A few phrases that you will hear over the course of your home educating experience. These phrases tend to pop up when discussing the typical child as well as the special needs child but with the SN child they are more frequent and the tone is different.
We’ve all heard the "tone". That "aren’t you cute for wanting to do this but now lets get serious and send the poor deprived child to school" tone.
Well I have few words about experts and their place in your child’s education.
First and foremost. The most important thing you can know is that no one, no matter how many degrees or how much experience they have, no one is an expert in your child but you.
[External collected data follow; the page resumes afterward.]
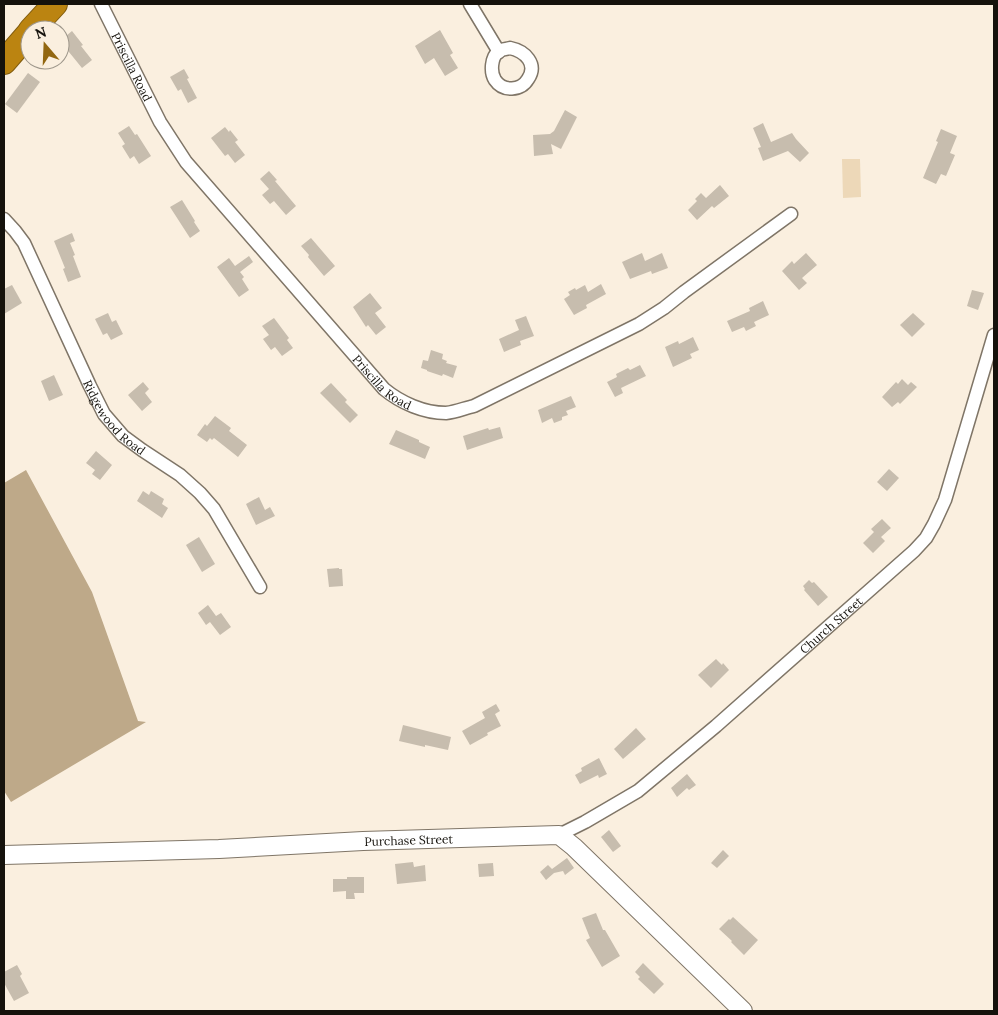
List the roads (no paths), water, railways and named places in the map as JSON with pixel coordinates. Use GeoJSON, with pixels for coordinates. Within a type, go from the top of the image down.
{"type":"FeatureCollection","features":[{"type":"Feature","properties":{"kind":"highway"},"geometry":{"type":"LineString","coordinates":[[41,20],[55,4]]}},
{"type":"Feature","properties":{"kind":"highway"},"geometry":{"type":"LineString","coordinates":[[4,62],[20,44]]}},
{"type":"Feature","properties":{"kind":"street","name":"Priscilla Road"},"geometry":{"type":"LineString","coordinates":[[101,4],[160,122],[186,162],[384,389],[402,402],[420,408],[447,413],[474,406],[639,324],[664,308],[791,214]]}},
{"type":"Feature","properties":{"kind":"street"},"geometry":{"type":"LineString","coordinates":[[470,4],[499,52]]}},
{"type":"Feature","properties":{"kind":"street","name":"Ridgewood Road"},"geometry":{"type":"LineString","coordinates":[[4,219],[24,243],[104,414],[123,436],[180,475],[205,498],[214,509],[260,587]]}},
{"type":"Feature","properties":{"kind":"street","name":"Church Street"},"geometry":{"type":"LineString","coordinates":[[559,835],[638,791],[716,726],[899,565],[920,544],[934,524],[945,500],[994,335]]}},
{"type":"Feature","properties":{"kind":"street"},"geometry":{"type":"LineString","coordinates":[[559,835],[574,847],[743,1011]]}},
{"type":"Feature","properties":{"kind":"street","name":"Purchase Street"},"geometry":{"type":"LineString","coordinates":[[4,855],[219,849],[363,841],[559,835]]}}]}
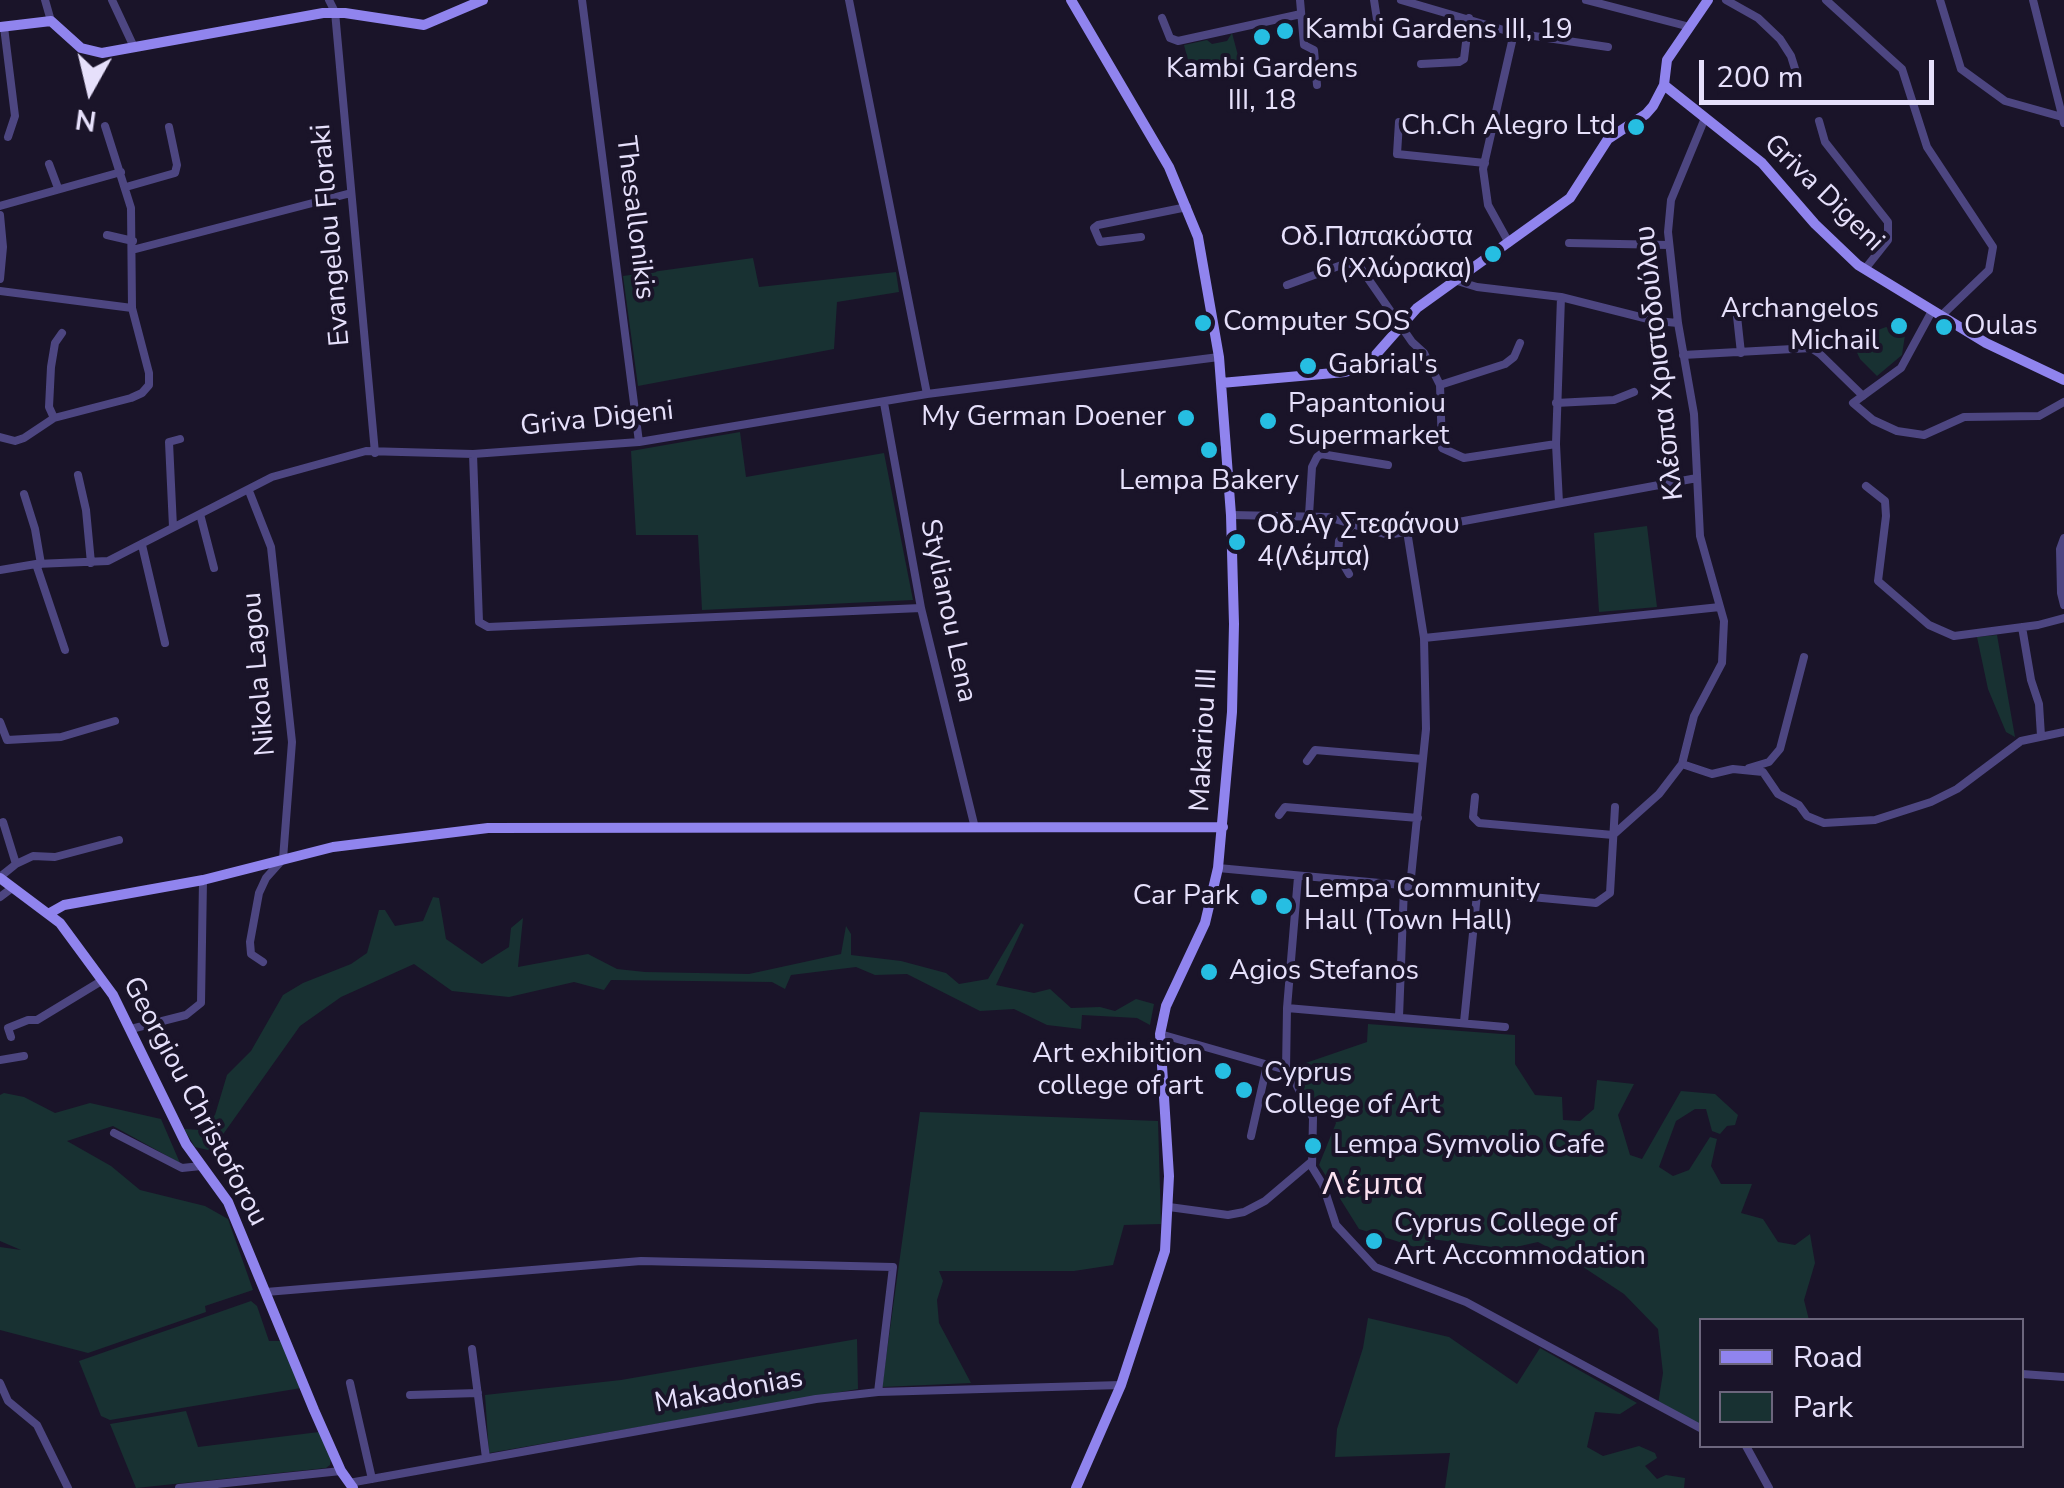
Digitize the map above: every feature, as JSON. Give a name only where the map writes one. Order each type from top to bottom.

You are nodding your head, "yes, yes, I know." Don’t dismiss the concept that easily. Think about it. You have been with this child since the beginning. Since he was a two celled teeny little life within you. You know every look, every quirk, every movement, every gesture. You know what makes him crazy and what calms him down. You know what he loves and what he dislikes. You often know this before he does. You know within a few minutes of his waking what kind of day it’s going to be and how much you are going to get done. You know his strengths and weaknesses intimately and you are passionate about his success.
You don’t get that kind of knowledge in graduate school. this is the knowledge that will determine your child’s success. Not a book, or a teacher or a therapist. You. God chose you for this child and this child for you. He imprinted on your heart everything you need to know to fulfill His will for this person. Going back to Part I of this series, pray often about your plans and maintain a constant dialog with God.
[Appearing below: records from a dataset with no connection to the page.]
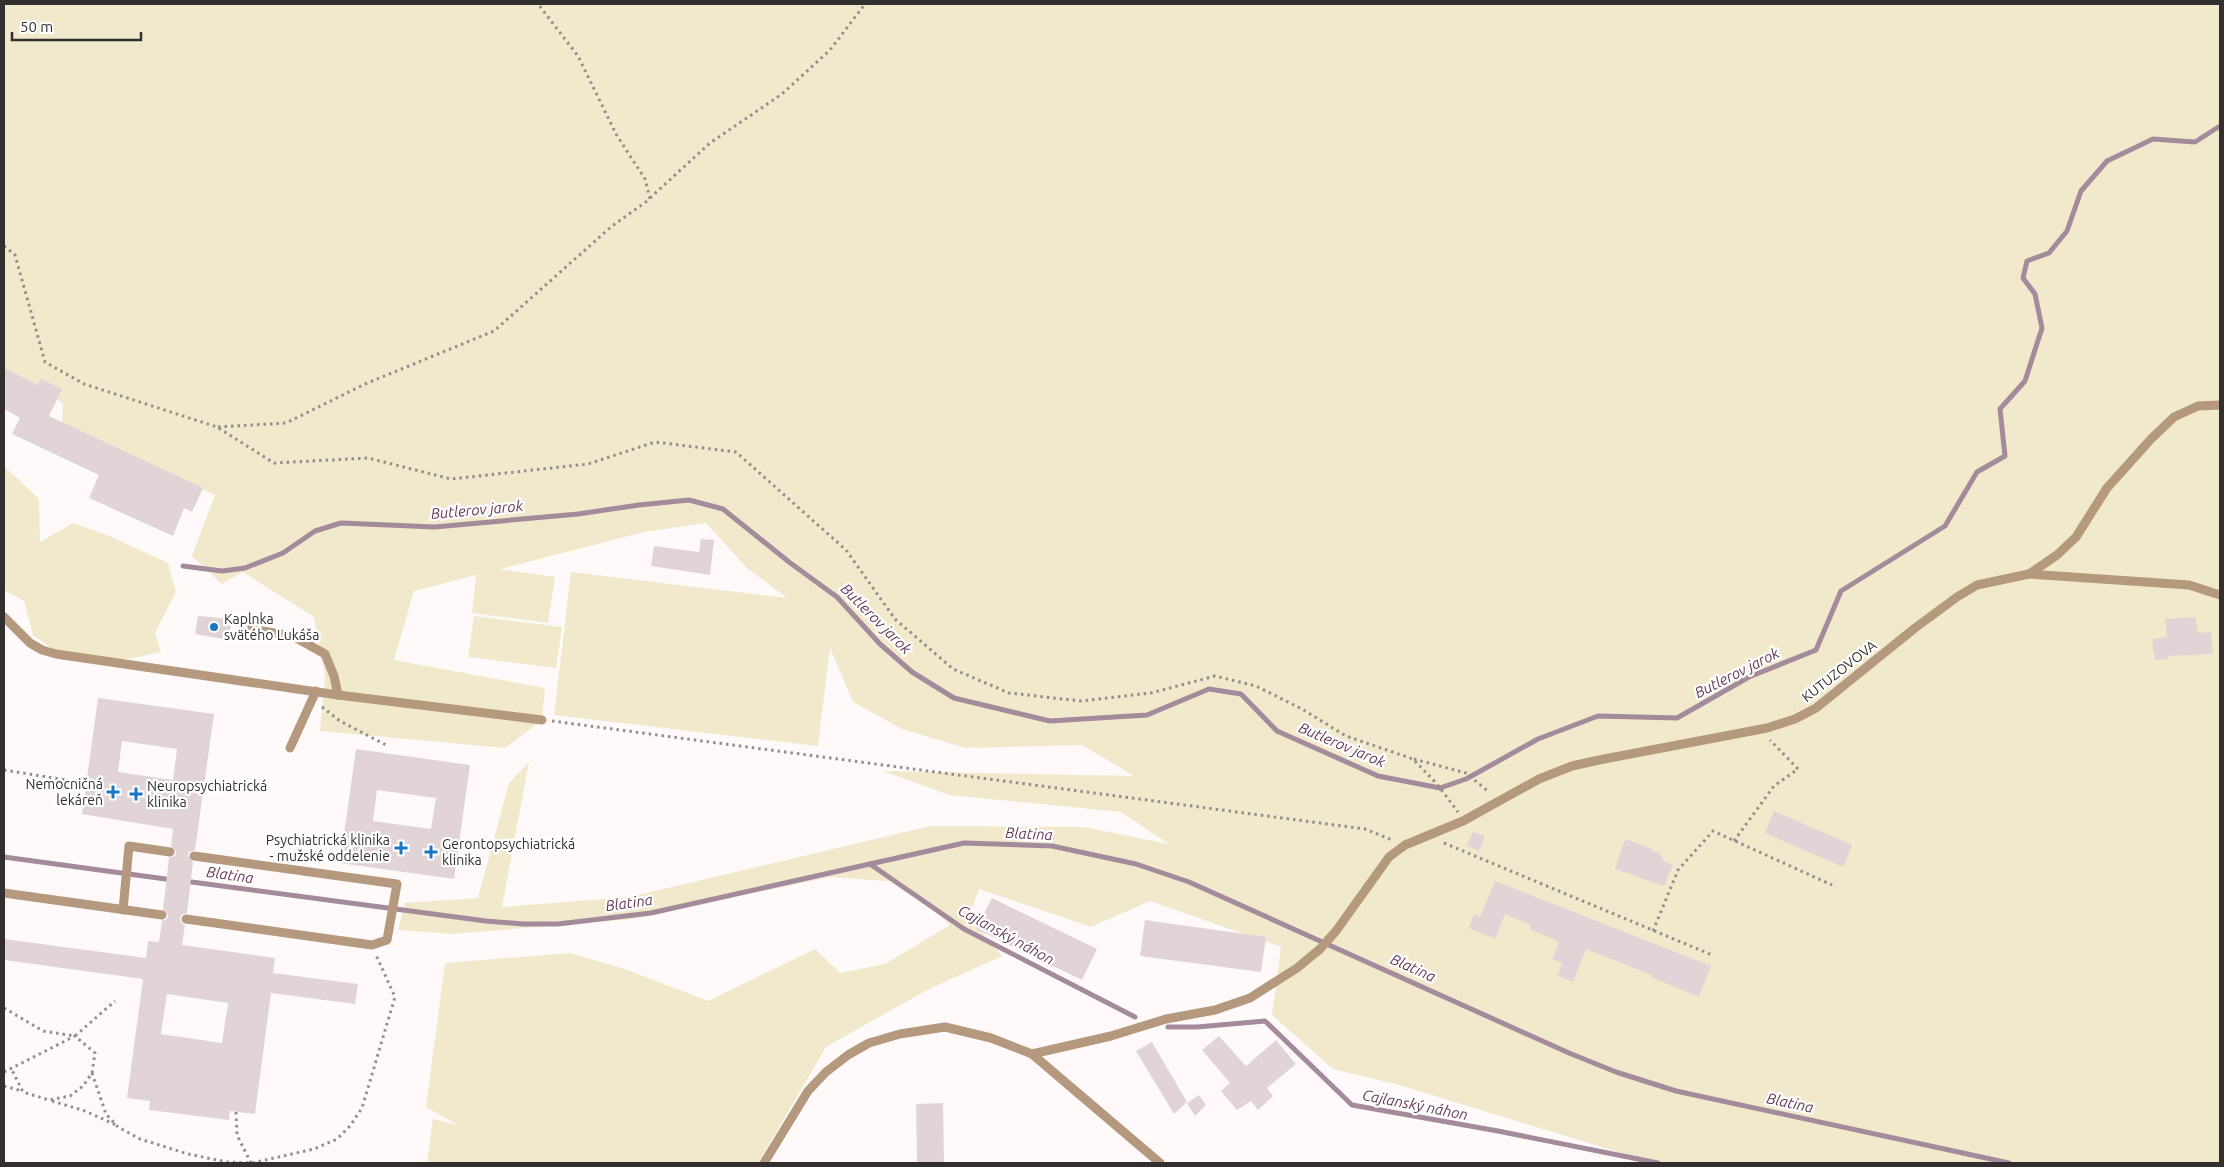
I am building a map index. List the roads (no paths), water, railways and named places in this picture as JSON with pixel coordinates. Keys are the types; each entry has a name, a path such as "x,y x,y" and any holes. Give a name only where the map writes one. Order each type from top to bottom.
{"lane":[{"name":"KUTUZOVOVA","path":"1032,1054 1101,1039 1166,1020 1232,1005 1250,998 1297,968 1320,949 1336,931 1389,857 1404,845 1463,821 1539,779 1572,766 1645,750 1760,730 1795,720 1816,708 1854,680 1915,628 1957,597 1977,585 2029,574 2057,556 2076,537 2107,488 2151,439 2174,417 2198,406 2220,405"},
{"path":"2029,574 2189,585 2220,595"},
{"path":"4,617 30,643 42,650 56,654 314,695 338,694 542,720"},
{"path":"251,629 293,636 325,654 334,676 338,694"},
{"path":"290,748 314,695"},
{"path":"123,910 129,846 170,852"},
{"path":"186,919 372,944 387,940 397,884 194,856"},
{"path":"4,893 162,915"},
{"path":"764,1163 808,1091 826,1072 848,1055 869,1043 900,1034 945,1027 991,1038 1032,1054 1160,1163"}],"waterway":[{"name":"Butlerov jarok","path":"183,566 222,571 245,568 283,553 315,531 341,523 435,527 578,514 689,500 723,509 789,562 837,597 880,644 912,672 954,698 1050,721 1147,715 1209,689 1241,694 1277,731 1378,776 1440,788 1466,779 1538,739 1598,716 1677,718 1749,677 1816,650 1841,591 1945,526 1977,472 2005,456 2000,409 2025,381 2042,328 2035,294 2023,278 2027,261 2049,253 2067,231 2081,191 2107,161 2153,139 2195,142 2220,126"},
{"name":"Blatina","path":"184,881 486,921 558,924 651,913 964,843 1052,846 1136,864 1189,882 1569,1053 1616,1072 1676,1091 2009,1163"},
{"name":"Blatina","path":"4,857 173,880"},
{"name":"Cajlanský náhon","path":"870,864 964,929 1135,1017"},
{"name":"Cajlanský náhon","path":"1168,1027 1197,1027 1265,1021 1352,1105 1498,1131 1658,1163"}],"place":[{"name":"Kaplnka svätého Lukáša","path":"214,627"},
{"name":"Nemocničná lekáreň","path":"113,792"},
{"name":"Neuropsychiatrická klinika","path":"136,794"},
{"name":"Psychiatrická klinika - mužské oddelenie","path":"401,848"},
{"name":"Gerontopsychiatrická klinika","path":"431,852"}]}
Mothers have an edge on everyone else in the world. God gave us the ability to be intuitive about our children in a way that no one else can be. Even the dads, the best dads in the world, don’t know the child the way we do. We’ve all heard the stories of the mom who wakes up in the night knowing something is wrong and comes to find one of her children in some kind of distress. A high fever, a blanket wrapped around their neck, some situation that requires immediate attention. That is God’s gift to us. An overworked guardian angel and a connection that alerts us to what is needed.
That doesn’t mean that the expertise of a specialist isn’t sometimes necessary. Speech therapists, occupational therapists, physical therapists, psychologists, etc… These are specialized fields of study that may be necessary to your child’s success. You can receive these services through your school district, although many people choose not to involve the schools in their lives. Some people have health insurance that covers a lot of these services. They are fortunate.
Either way I think we can all agree that recognizing that you are the foremost expert in your child does not preclude your seeking help in some specialized fields. Make sure that the therapist is one who supports your homeschooling lifestyle. A therapist should not be undermining your life or work to your child or to anyone else. Make sure that it is a good fit personality-wise as well.. You are likely to be together for a while and it makes no sense to have to see someone on a weekly basis who annoys you. Make sure that there are things you can do to reinforce the therapists work at home. This makes the whole family and important part of the therapy and helps the child improve at a quicker rate.
Leanne Cooper says
I was given a link to your blog from my homeschooling girlfriend. I am actually a private, Catholic school teacher. Our fourth child was just diagnosed with Autism. He is 12 years old. He is part time at school and part time at home. I am looking for curriculum ideas for him.
I am also a bit perplexed with the diagnosis as I believe Aspergers is a better fit, but the specialists say he is not that good – moderate to severe autism is the phrase he used.
In any event, I am going to look to purchase the tape you recommended on teaching styles. Seems like a good place to begin.